Childhood innocence, as it turns out, is a great teaching tool. The
kids involved in the program usually aren’t old enough to understand
the subtleties of what’s wrong with them or how they’re cared for, so
they communicate honestly about what they do understand: Their tricks
for dealing with the pain of needle sticks, for example, or their
gripes about hospital food.
It’s the patient experience uncensored by fear or politeness, and
watching it unfold seems to provide an extra dose of empathy for these
doctors-in-training.
“Kids have no inhibitions, so we’re really able to understand where
they’re coming from,” said Stewart, who along with fellow first-year
student Rashim Gupta got the Lunch Buddies program off the ground this
winter. “They don’t have any of the fatalistic ideals that adults do.”
The program helps the young patients, too, by providing a diversion
from IV lines, X-rays, operations and yucky-tasting medications.
“They deal with (their illness) all the rest of the time,” Gupta said.
“This is their chance to be with someone who’s not going to talk to
them about it.”
Instead, perhaps, they’ll play with Mr. Potato Head for an hour. On a
recent afternoon that Stewart and Gupta spent with Itiana Hutchinson, a
third-grader from Beaufort, she didn’t feel much like having lunch,
since her mom had promised to bring her something tasty back from
outside the hospital.
So rather than eating, the three chattered about their astrological
signs and pawed through a big bag of Mr. Potato Head parts, paying
special attention to the plastic food items. Braided bread, a
hamburger, Swiss cheese—each sparked a new, meandering conversation.
Itiana frowned when she picked up a round, pinkish slab.
“Bologna,” she announced, puzzled. “What’s bologna made out of?”
“That,” Stewart said, “is a good question. Nobody really knows.”
Though they won’t be graded on this activity, it has become an
important part of the med school routine for the nearly 40 students who
participate.
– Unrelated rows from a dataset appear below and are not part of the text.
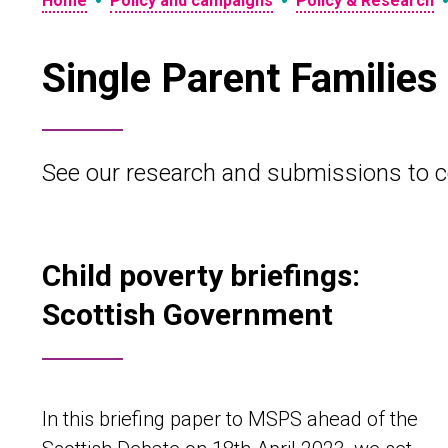
•
•
Home
Policy and campaigns
Policy & Research
Single Parent Families
See our research and submissions to c
Child poverty briefings:
Scottish Government
In this briefing paper to MSPS ahead of the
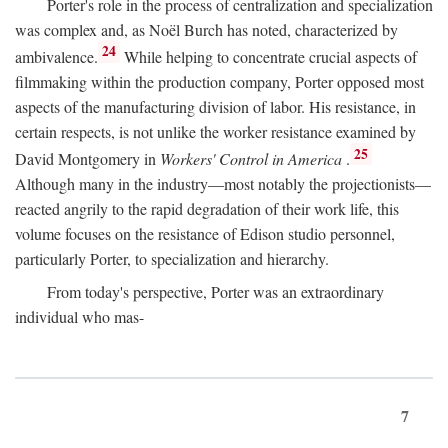
Porter's role in the process of centralization and specialization
was complex and, as Noël Burch has noted, characterized by
24
ambivalence.
While helping to concentrate crucial aspects of
filmmaking within the production company, Porter opposed most
aspects of the manufacturing division of labor. His resistance, in
certain respects, is not unlike the worker resistance examined by
25
David Montgomery in
Workers' Control in America
.
Although many in the industry—most notably the projectionists—
reacted angrily to the rapid degradation of their work life, this
volume focuses on the resistance of Edison studio personnel,
particularly Porter, to specialization and hierarchy.
From today's perspective, Porter was an extraordinary
individual who mas-
7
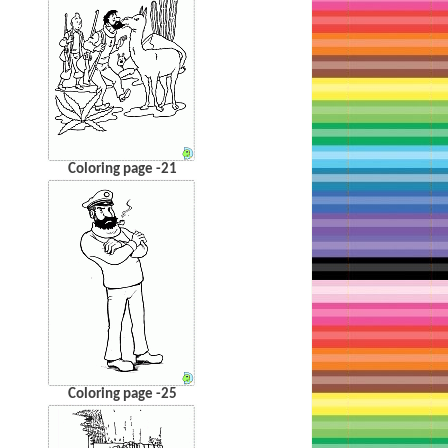
Coloring page -21
Coloring page -25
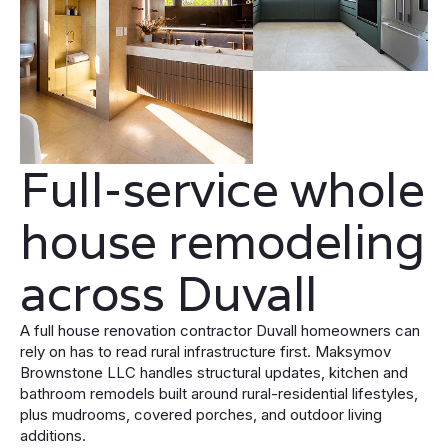
Full-service whole
house remodeling
across Duvall
A full house renovation contractor Duvall homeowners can
rely on has to read rural infrastructure first. Maksymov
Brownstone LLC handles structural updates, kitchen and
bathroom remodels built around rural-residential lifestyles,
plus mudrooms, covered porches, and outdoor living
additions.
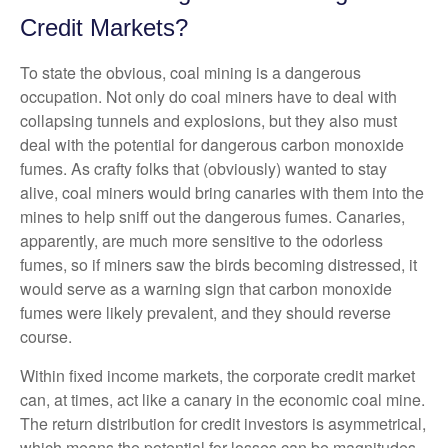
Credit Markets?
To state the obvious, coal mining is a dangerous
occupation. Not only do coal miners have to deal with
collapsing tunnels and explosions, but they also must
deal with the potential for dangerous carbon monoxide
fumes. As crafty folks that (obviously) wanted to stay
alive, coal miners would bring canaries with them into the
mines to help sniff out the dangerous fumes. Canaries,
apparently, are much more sensitive to the odorless
fumes, so if miners saw the birds becoming distressed, it
would serve as a warning sign that carbon monoxide
fumes were likely prevalent, and they should reverse
course.
Within fixed income markets, the corporate credit market
can, at times, act like a canary in the economic coal mine.
The return distribution for credit investors is asymmetrical,
which means the potential for losses can be magnitudes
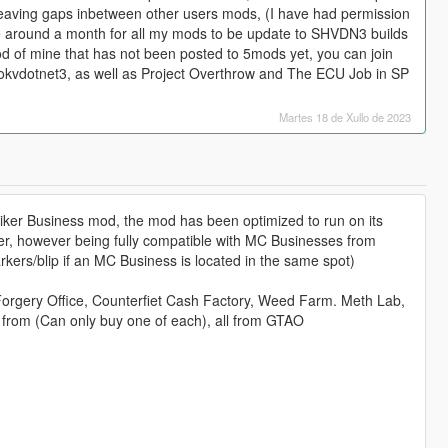
eaving gaps inbetween other users mods, (I have had permission
ake around a month for all my mods to be update to SHVDN3 builds
od of mine that has not been posted to 5mods yet, you can join
ookvdotnet3, as well as Project Overthrow and The ECU Job in SP
Martes 18 de Xullo de 2023
ker Business mod, the mod has been optimized to run on its
r, however being fully compatible with MC Businesses from
kers/blip if an MC Business is located in the same spot)
rgery Office, Counterfiet Cash Factory, Weed Farm. Meth Lab,
 from (Can only buy one of each), all from GTAO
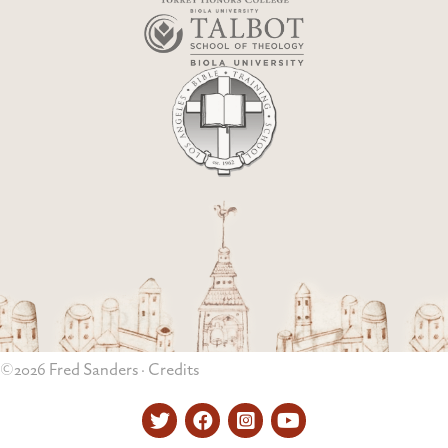
©2026 Fred Sanders ·
Credits
Twitter
Facebook
Instagram
YouTube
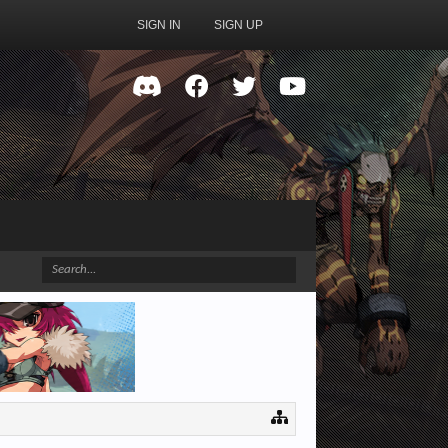
SIGN IN
SIGN UP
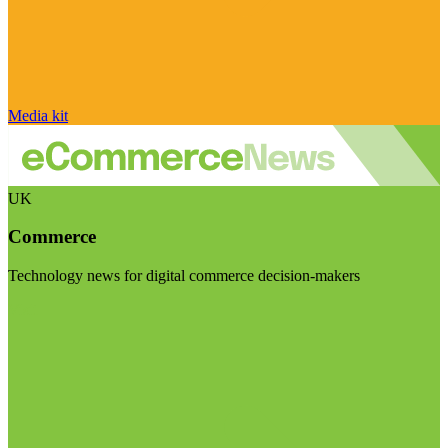
Media kit
UK
Commerce
Technology news for digital commerce decision-makers
Visit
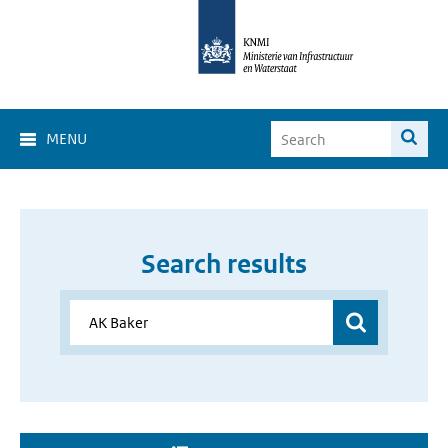
MENU
Search results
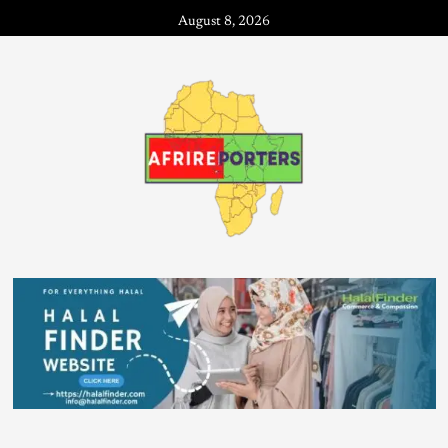
August 8, 2026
Modeled after a program, called Meal Mates, for elderly
patients at a Florida hospital, students are asked to come just once
per week.
Participants get help from the hospital’s volunteer office and its
child life department, who figure out which patients might need or want
a Lunch Buddy each day. In the future, it’s hoped that the program can
expand to dinner times, too, and second-year students might also
participate.
MUSC medical students are required to spend about 20 hours during their
first year in a primary-care setting, where they learn to take patient
histories and get a glimpse of some of the diseases they’ve studied.
But signing on for extracurriculars such as Lunch Buddies or the Crisis
Ministries clinic offers an extra dimension, said Amy Blue, Ph.D., the
College of Medicine’s associate dean for curriculum and evaluation.
“Getting involved in service opportunities like this will help to
create a well-rounded individual who will become a more balanced
physician,” she said.
It stands to make a smarter doctor, too. Blue’s research, for instance,
has found that students who get involved in community service might
perform better during their residencies.
Editor’s note: The article ran
April 29 in the Post and Courier and is reprinted with permission.